Ethereum co-founder Vitalik Buterin and Toni Wahrstätter, a researcher at the Ethereum Foundation, have recently introduced a proposal that aims to cap the maximum gas a single transaction can use on the Ethereum network. The proposal, known as EIP 7983, is designed to enhance the network’s resilience against certain Denial of Service (DoS) attack vectors, improve network stability, and provide more predictability to transaction processing costs.
This proposal is a modified version of EIP 7825, which was initially introduced in November of last year but has since stalled in progress. The new proposal sets a maximum limit of 16.77 million gas for individual transactions, which is nearly half of the 30 million gas limit proposed in EIP 7825. This limit will be enforced regardless of the block gas limit set by miners or validators.

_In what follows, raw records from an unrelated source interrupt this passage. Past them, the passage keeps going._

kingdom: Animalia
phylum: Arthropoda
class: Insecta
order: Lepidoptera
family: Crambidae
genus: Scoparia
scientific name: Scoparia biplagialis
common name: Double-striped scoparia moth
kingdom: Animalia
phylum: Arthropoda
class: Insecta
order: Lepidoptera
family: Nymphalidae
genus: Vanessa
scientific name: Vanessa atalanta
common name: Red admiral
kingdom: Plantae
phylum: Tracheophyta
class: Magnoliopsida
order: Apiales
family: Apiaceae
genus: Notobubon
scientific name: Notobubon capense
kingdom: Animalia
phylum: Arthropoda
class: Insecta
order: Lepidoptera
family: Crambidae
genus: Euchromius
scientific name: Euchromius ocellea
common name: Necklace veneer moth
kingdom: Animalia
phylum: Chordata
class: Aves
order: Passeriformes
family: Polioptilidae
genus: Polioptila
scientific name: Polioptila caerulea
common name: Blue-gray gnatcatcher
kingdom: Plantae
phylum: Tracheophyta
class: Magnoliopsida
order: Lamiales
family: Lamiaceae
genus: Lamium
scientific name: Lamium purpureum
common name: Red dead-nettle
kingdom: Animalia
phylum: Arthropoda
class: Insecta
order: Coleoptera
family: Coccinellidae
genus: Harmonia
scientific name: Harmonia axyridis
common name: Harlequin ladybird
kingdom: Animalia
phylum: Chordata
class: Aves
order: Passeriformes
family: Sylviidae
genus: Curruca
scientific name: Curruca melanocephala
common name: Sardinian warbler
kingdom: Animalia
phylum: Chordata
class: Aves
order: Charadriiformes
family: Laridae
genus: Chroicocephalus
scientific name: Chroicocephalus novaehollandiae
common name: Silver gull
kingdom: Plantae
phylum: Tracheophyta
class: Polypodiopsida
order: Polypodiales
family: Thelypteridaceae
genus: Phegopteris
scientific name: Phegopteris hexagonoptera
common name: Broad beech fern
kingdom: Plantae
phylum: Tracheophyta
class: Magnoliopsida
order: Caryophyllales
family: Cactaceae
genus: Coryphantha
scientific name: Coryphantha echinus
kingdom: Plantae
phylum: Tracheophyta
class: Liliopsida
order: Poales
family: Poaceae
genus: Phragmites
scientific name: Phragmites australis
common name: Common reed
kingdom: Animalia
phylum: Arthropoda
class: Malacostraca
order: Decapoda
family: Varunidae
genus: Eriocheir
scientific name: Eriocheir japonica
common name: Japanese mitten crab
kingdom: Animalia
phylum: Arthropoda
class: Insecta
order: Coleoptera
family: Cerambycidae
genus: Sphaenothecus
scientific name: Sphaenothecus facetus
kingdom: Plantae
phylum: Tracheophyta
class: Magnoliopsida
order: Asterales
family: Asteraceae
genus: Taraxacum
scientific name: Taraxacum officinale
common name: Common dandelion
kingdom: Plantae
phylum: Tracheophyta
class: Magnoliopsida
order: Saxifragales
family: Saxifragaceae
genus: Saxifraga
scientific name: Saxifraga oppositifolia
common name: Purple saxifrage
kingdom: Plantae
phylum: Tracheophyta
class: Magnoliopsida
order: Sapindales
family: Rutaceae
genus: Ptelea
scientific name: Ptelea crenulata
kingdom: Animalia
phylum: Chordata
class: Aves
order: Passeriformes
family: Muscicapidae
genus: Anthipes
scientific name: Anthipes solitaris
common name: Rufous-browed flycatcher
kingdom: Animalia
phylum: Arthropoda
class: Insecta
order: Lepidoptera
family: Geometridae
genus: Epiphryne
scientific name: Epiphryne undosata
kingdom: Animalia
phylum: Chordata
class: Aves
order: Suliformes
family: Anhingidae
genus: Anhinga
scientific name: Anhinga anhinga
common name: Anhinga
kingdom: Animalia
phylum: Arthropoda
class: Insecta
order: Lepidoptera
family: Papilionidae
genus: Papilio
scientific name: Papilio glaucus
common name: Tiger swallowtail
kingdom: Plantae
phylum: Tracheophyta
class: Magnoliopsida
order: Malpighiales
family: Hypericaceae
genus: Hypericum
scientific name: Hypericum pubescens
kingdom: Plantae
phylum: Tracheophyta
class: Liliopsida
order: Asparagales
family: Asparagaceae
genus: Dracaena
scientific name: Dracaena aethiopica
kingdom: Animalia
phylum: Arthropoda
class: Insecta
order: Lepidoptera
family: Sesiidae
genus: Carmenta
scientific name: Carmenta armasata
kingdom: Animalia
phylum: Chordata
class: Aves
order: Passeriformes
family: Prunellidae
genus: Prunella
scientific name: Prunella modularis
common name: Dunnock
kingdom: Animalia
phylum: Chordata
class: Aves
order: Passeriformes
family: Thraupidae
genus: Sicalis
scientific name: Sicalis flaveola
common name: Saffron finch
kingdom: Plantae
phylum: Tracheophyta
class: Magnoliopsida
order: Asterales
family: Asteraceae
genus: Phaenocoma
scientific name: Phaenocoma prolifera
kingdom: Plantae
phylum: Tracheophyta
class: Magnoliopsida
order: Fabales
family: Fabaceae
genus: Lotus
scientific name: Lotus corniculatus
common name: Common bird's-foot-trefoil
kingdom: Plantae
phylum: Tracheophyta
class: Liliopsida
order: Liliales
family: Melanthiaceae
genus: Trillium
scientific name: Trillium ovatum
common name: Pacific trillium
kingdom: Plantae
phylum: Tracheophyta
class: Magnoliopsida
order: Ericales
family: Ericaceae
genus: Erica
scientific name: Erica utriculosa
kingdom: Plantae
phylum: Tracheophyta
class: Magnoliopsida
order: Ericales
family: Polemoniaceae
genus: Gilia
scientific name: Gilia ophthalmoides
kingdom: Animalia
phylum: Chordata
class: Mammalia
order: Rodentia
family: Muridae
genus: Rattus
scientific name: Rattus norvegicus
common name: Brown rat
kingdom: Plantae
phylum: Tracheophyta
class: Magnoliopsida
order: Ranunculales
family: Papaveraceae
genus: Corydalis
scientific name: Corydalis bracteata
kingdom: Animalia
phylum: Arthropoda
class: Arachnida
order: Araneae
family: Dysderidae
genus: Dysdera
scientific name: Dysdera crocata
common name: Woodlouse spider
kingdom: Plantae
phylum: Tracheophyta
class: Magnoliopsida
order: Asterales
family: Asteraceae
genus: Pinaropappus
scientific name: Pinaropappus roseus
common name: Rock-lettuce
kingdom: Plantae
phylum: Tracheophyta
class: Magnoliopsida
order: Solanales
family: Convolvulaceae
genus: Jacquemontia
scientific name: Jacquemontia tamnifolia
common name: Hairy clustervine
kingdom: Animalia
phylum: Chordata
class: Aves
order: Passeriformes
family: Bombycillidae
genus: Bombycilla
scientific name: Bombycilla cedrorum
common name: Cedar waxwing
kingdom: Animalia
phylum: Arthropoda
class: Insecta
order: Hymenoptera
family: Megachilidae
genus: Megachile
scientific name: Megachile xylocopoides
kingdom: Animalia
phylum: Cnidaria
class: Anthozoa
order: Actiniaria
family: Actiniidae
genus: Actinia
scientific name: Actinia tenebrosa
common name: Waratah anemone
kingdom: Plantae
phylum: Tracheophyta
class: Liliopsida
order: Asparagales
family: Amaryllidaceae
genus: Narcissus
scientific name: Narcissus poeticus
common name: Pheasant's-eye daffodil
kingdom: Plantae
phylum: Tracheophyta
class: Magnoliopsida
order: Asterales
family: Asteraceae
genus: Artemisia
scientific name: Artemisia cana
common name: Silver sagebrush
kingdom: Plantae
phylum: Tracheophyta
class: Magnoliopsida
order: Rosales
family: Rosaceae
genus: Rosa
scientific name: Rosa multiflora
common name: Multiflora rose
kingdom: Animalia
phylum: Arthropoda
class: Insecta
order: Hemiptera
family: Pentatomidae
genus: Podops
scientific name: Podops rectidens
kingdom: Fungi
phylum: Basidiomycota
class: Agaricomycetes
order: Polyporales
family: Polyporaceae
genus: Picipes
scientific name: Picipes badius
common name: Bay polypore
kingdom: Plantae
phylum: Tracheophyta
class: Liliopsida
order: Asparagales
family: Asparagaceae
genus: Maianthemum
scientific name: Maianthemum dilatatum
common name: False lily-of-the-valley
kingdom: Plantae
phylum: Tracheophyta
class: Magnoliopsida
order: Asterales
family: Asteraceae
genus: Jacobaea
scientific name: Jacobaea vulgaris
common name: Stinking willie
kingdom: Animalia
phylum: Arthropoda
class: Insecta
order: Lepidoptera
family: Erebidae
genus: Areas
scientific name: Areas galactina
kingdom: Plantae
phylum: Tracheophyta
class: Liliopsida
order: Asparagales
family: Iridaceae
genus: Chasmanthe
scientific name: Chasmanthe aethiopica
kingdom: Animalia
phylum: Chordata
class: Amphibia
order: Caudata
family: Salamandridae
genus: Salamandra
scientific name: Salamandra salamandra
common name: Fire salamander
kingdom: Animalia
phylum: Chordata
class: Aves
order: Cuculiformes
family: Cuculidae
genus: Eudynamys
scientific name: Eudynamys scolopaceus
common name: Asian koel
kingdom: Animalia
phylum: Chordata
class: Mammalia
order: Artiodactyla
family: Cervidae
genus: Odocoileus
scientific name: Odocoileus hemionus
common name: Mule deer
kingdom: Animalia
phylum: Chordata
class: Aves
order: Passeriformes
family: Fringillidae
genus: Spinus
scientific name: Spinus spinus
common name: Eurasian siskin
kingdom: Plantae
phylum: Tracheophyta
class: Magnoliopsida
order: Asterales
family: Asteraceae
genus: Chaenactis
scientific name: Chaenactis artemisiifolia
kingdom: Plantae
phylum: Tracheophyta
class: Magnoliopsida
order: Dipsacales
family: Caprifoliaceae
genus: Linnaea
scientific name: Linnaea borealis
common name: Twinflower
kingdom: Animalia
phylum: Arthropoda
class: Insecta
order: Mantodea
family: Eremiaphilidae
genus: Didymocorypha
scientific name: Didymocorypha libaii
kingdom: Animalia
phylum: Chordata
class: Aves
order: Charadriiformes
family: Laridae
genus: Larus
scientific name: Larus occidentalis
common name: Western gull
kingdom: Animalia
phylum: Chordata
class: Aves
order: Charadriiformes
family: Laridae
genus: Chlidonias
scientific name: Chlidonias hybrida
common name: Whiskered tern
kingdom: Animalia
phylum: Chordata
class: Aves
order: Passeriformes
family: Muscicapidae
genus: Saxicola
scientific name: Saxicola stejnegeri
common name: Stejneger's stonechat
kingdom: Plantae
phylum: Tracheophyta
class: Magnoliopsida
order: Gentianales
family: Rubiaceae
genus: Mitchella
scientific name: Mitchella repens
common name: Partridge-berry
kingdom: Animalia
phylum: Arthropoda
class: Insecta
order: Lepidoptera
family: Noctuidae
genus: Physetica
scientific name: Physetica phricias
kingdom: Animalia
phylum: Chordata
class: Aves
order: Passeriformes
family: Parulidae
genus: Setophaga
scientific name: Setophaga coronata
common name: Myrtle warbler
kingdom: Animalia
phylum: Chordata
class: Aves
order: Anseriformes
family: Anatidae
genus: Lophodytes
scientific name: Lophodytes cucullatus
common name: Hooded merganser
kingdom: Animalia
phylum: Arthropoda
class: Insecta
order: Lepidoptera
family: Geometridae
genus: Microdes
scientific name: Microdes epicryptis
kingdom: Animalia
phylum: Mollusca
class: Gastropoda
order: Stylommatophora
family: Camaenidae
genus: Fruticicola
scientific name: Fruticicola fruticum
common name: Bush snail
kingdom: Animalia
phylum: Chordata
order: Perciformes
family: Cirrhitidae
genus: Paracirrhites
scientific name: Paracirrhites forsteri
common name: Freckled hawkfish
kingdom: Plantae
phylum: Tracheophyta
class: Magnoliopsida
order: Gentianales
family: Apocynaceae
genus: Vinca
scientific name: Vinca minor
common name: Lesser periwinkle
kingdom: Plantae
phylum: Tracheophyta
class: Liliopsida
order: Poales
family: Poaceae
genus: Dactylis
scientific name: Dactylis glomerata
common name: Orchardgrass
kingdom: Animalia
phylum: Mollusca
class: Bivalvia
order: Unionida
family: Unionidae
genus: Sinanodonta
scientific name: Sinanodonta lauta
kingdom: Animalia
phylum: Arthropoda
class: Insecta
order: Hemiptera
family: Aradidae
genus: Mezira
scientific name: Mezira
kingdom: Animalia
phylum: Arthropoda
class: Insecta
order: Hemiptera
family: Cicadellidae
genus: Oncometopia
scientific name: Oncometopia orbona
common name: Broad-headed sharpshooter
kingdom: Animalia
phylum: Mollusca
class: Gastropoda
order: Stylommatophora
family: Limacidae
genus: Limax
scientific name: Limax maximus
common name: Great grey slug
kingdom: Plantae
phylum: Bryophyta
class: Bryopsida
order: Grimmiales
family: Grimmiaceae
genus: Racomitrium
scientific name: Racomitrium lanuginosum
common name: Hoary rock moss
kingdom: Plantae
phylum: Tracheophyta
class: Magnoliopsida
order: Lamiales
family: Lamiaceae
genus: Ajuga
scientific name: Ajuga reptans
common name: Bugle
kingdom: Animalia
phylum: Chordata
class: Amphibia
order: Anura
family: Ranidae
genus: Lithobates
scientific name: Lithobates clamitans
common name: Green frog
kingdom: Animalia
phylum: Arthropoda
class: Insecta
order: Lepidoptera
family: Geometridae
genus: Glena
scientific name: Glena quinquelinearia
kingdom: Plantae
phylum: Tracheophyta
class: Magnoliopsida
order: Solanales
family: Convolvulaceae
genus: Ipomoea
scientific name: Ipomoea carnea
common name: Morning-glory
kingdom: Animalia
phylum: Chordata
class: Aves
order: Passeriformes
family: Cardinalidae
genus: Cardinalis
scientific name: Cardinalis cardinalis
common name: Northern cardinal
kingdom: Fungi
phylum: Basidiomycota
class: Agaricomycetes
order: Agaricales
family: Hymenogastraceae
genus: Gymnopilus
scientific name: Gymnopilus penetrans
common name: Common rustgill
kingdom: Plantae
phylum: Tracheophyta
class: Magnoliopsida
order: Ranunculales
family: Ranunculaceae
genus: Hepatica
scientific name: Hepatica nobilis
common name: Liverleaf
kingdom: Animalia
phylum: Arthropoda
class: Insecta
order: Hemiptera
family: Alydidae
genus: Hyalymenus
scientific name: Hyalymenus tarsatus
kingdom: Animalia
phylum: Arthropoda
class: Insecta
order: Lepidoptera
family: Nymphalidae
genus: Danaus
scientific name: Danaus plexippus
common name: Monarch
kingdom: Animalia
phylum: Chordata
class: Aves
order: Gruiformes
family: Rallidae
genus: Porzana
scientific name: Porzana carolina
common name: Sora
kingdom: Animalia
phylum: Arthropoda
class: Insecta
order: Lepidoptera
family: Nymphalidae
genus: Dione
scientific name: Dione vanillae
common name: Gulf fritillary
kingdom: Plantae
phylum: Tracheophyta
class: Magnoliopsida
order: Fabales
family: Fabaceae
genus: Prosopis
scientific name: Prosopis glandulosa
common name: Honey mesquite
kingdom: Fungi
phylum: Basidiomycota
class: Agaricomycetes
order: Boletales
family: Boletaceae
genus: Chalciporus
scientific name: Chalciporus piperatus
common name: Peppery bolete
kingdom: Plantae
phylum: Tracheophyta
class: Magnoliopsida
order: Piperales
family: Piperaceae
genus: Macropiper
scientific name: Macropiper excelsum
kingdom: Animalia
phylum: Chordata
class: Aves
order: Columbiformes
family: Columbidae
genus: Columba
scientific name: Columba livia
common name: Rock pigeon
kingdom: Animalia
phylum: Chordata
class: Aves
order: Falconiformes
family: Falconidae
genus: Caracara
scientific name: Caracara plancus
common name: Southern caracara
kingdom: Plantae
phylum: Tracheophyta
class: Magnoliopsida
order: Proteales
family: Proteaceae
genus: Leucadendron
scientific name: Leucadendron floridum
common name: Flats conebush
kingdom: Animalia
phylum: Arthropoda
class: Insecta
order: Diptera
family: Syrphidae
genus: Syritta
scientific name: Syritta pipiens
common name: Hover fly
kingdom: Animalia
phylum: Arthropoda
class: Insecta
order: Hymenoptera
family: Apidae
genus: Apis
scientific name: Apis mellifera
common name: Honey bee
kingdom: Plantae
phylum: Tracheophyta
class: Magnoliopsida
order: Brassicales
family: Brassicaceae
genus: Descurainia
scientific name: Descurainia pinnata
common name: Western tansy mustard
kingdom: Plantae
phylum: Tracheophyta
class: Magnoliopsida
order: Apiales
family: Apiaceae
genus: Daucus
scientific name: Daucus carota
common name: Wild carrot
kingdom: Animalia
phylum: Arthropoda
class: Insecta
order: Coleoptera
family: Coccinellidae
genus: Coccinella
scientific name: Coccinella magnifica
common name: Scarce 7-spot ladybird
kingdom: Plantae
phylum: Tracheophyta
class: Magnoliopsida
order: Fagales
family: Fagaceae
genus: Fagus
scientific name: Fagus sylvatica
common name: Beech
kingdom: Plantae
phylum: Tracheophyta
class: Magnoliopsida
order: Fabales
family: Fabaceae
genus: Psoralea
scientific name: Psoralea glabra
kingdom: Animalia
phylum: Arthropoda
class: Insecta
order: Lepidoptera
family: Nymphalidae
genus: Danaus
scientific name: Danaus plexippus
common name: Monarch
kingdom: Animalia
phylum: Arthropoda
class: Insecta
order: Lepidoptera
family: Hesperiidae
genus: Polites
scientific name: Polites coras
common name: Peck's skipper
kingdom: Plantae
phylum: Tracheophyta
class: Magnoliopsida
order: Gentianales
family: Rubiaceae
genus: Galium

By implementing this new gas limit, transactions that exceed the 16.77 million gas limit will be invalidated during transaction validation and excluded from the transaction pool. Similarly, blocks containing transactions that surpass the set gas limit will be deemed invalid during block validation.
The chosen gas limit of 16.77 million aims to strike a balance between allowing complex transactions while maintaining predictable execution bounds. This limit is expected to accommodate most current use cases, including contract deployments and advanced DeFi interactions, while ensuring consistent performance characteristics.
Setting a transaction gas limit is crucial for Ethereum’s network security and stability. Allowing a single transaction to consume the entire gas limit of a block can leave the network vulnerable to DoS attacks and uneven load distribution. By implementing a transaction gas limit, the risk of single-transaction DoS attacks can be reduced, gas can be allocated more fairly across transactions in a block, and block validation can become more predictable and uniform.
Overall, the introduction of a transaction gas limit is expected to enhance the network’s security, stability, and performance. It will also promote compatibility with zero-knowledge virtual machines (zkVMs) by encouraging transactions with high gas limits to be broken up into smaller chunks, enabling better participation in distributed proving systems and more predictable zkVM circuit design.